Dynamic AWS Credentials in Langgraph Studio Docker Container

[codekiln]

Problem Statement

In Langgraph Studio Issue #86, @austinmw asked:

How can I pass AWS temporary credentials to the Docker image that is built?

While @dqbd suggested the following approach:

You can prepend additional Dockerfile instructions via Project Settings > Show Advanced > Dockerfile lines or by specifying these lines in langgraph.json > dockerfile_lines.

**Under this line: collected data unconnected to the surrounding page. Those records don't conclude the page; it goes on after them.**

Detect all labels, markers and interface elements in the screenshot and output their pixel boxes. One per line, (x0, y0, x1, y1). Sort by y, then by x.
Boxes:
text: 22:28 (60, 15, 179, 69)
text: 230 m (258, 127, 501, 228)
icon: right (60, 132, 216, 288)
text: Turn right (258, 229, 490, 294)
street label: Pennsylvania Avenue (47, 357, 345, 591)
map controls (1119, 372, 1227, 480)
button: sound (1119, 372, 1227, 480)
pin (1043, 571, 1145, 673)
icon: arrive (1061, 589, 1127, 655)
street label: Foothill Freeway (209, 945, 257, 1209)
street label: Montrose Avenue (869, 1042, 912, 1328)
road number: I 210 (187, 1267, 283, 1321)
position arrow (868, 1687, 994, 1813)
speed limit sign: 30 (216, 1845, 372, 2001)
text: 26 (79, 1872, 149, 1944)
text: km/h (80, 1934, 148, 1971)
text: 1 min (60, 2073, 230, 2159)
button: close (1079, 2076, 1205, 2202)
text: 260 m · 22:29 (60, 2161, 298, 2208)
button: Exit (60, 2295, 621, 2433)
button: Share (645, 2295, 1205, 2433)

This suggestion raises a significant concern: implementing it seems to require hardcoding the credentials, which is not secure or practical.

Challenges

• To follow @dqbd's suggestion, the credentials must be hardcoded as environment variables in langgraph.json > dockerfile_lines. This approach:
  • Exposes sensitive credentials in plaintext.
  • Requires duplicating credentials managed by the AWS CLI, typically stored in ${HOME}/.aws on the host machine.
  • Risks accidental exposure via version control.

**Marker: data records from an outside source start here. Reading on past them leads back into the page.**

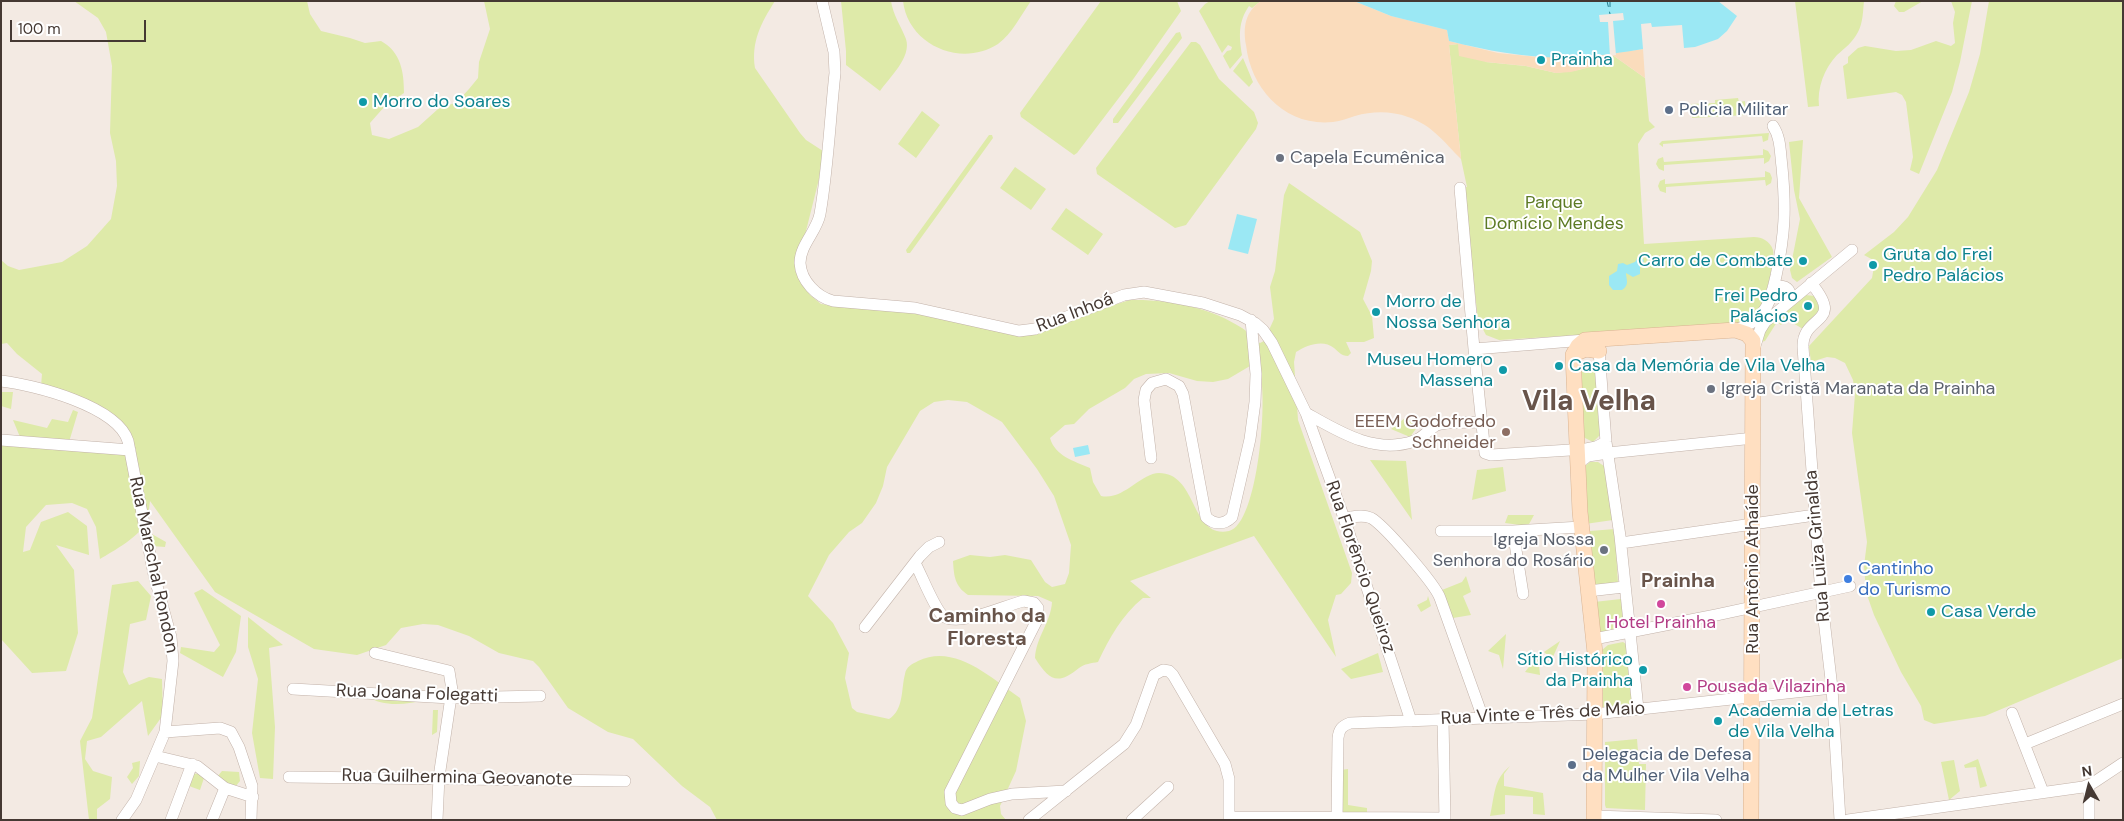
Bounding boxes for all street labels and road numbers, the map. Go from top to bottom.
street label: Rua Inhoá [1033,288,1117,338]
street label: Rua Luiza Grinalda [1801,469,1835,623]
street label: Rua Marechal Rondon [124,475,182,655]
street label: Rua Florêncio Queiroz [1320,478,1400,656]
street label: Rua Antônio Athaíde [1742,484,1764,654]
street label: Rua Joana Folegatti [336,680,498,708]
street label: Rua Vinte e Três de Maio [1440,698,1646,730]
street label: Rua Guilhermina Geovanote [341,765,573,791]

Alternative Approach: Volume Mounts

In traditional Docker setups, AWS credentials can be securely shared with containers using a volume mount in docker-compose.yml:

volumes:
 - ${HOME}/.aws:/root/.aws:ro

This has an additional benefit that the ~/.aws/config file is mapped in, which enabled AWS Profiles to be utilized for brevity, rather than hardcoding additional environment variables like BEDROCK_ASSUME_ROLE.

However, Langgraph Studio does not seem to directly support this approach. While the "Path to an optional docker-compose.yml file for additional services" option exists in Project Settings, it does not apply to the core service itself.

Key Question

How can we dynamically make AWS credentials available in Langgraph Studio without hardcoding them anywhere?

Desired Solution

A secure and flexible method to:

• Use AWS CLI-managed credentials from the host system without duplicating them.
• Avoid exposing credentials in plaintext.
• Ensure compatibility with Langgraph Studio's environment.